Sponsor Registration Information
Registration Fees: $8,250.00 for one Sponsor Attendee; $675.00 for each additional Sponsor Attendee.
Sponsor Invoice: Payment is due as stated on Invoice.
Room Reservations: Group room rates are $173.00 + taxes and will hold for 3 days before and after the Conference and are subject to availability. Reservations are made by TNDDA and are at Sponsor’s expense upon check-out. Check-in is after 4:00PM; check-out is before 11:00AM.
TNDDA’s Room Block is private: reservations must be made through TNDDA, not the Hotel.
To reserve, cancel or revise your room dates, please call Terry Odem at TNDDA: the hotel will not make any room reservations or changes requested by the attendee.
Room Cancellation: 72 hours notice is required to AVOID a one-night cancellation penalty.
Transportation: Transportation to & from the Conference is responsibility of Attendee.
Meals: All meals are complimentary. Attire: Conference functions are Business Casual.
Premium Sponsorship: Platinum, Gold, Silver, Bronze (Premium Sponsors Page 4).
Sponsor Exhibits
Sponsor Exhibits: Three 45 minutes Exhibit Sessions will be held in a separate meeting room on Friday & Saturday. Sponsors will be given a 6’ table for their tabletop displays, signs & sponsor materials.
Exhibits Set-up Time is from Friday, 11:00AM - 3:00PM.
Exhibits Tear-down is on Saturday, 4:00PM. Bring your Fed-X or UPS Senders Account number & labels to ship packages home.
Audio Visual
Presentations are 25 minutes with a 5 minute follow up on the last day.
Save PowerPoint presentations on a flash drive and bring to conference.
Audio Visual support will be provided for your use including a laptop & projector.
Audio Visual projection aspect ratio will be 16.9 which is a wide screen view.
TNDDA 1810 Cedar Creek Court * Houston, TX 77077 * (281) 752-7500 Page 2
==============================
• What to produce: From the line that contains "Audio Visual projection" through the end of the records above, print every line exactly and nothing else.

• Task response:
Audio Visual projection aspect ratio will be 16.9 which is a wide screen view.
TNDDA 1810 Cedar Creek Court * Houston, TX 77077 * (281) 752-7500 Page 2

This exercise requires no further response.